Hakemleri yorumlayan bir kişinin buna "Faul" ya da "Faul değil" demesini saygıyla karşılarım. Mesela bence faul, bir başka hakem yorumcusuna göre faul olmayan bir pozisyon olabilir. Ama Sevgili Şansal Büyüka öncülüğündeki LigTV programını seyrederken çok rahatsız oldum. Sevgili Markus Merk bu pozisyonda hiçbir şey olmadığını bir cümleyle geçiştiriverdi. Yani diğer bir deyimle tartışmalı bir golün nizami olup olmadığı Şansal Büyüka, Mustafa Denizli ve Markus Merk tarafından sadece iki saniye konuşuldu. Pek tabii ki, bir golde faul var mı yok mu tartışması yarım saat sürmemeli. Ama diğer pozisyonlarda da böyle geçiştirmeler olsa, "Ne yapalım! LigTV'nin politikası böyledir" diyeceğiz.
HAKEMLER EYYAMCI OLUR!
İbrahim Üzülmez'in hakeme olan öfkesi dakikalarca konuşulurken, Mehmet Aurelio'nun kaleci Volkan'a yapmış olduğu faul yine dakikalarca tartışılırken; sonucu değiştirmiş olan bir golün sadece birkaç saniyede geçiştirilmesini Türk hakemliği için son derece tehlikeli buluyorum. Niye mi? Alın size kapı gibi bir örnek. Pazar geceki yorumları izleyen Deniz Çoban bir gün sonra yönettiği Gaziantep-Bursa maçındaki Ömer'in faulünü çalamadı. Çünkü o biliyor ki; "faul mü, değil mi?" olacak bu gol sadece birkaç saniye konuşulup geçiştirilecek. Tıpkı Pazar gecesi Beşiktaş'ın yediği gol gibi.

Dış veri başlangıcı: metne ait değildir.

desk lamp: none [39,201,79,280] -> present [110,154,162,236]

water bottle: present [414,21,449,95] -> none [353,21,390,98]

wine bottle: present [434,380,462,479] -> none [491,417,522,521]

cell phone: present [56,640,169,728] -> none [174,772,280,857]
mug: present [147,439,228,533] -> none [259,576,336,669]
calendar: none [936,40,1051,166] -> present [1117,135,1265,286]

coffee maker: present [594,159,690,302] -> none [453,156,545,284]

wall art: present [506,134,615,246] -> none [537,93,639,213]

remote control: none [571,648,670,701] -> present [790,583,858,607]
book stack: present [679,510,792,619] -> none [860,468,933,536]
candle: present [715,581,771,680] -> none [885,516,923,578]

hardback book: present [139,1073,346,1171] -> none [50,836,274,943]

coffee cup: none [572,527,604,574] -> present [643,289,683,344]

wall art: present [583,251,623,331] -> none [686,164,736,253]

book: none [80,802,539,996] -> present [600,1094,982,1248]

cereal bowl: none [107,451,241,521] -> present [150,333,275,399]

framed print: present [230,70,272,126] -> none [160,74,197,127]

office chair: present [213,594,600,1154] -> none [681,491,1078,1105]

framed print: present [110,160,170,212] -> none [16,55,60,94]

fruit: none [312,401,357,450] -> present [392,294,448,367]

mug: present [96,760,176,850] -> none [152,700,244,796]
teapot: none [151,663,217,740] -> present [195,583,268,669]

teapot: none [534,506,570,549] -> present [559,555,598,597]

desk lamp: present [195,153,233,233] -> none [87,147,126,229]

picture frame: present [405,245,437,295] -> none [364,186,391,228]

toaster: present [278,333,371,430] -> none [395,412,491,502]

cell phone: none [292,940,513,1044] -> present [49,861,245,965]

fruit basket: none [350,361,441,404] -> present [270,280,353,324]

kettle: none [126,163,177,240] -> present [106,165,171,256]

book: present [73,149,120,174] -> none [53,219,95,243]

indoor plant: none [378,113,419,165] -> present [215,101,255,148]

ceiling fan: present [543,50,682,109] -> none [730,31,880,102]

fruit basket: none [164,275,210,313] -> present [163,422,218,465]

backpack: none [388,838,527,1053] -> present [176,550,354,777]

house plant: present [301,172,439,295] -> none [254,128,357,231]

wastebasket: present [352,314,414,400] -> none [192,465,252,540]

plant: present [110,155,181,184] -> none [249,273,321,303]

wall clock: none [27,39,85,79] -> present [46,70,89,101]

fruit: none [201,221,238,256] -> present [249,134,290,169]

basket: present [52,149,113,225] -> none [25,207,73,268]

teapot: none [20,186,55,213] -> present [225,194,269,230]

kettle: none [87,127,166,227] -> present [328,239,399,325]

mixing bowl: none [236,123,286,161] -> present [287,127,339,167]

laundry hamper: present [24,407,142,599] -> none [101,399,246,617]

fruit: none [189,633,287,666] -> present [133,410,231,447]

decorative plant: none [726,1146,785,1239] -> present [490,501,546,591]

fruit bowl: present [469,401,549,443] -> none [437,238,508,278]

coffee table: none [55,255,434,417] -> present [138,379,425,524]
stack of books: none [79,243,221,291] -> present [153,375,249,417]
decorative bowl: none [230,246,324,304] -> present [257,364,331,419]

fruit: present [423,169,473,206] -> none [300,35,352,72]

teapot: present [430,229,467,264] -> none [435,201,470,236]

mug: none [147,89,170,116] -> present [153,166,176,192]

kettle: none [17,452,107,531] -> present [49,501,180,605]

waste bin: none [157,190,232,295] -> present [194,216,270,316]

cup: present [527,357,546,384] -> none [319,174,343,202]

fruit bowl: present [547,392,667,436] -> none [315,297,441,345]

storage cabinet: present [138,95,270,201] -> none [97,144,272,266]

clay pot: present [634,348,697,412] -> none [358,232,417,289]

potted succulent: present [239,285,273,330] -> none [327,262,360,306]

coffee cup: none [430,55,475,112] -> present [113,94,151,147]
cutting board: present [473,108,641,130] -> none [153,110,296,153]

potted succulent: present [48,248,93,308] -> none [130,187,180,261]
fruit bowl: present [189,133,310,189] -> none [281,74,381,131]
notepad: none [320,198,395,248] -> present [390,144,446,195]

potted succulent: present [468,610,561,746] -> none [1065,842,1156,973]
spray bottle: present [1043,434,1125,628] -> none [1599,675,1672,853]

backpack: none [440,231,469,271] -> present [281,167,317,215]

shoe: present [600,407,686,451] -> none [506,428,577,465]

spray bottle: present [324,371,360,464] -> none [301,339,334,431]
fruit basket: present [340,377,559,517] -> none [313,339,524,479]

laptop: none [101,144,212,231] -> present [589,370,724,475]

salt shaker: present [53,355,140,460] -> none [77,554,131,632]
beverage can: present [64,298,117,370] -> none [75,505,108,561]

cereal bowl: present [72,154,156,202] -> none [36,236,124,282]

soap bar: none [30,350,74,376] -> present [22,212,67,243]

Hep söyledik. Hakemleri koruyan yorumlar önce kulağa hoş gelir. Hakemler önce çok sevinir. "Oh nihayet Türk futboluna huzur geldi" derler. Ama haftalar geçtikçe bir de bakarlar ki, "Nasıl olsa korunuyoruz... Nasıl olsa arkamızda kapı gibi Markus Merk ve Şansal Ağabey var" diyen hakemler eyyam moduna geçiverirler. Bizden söylemesi!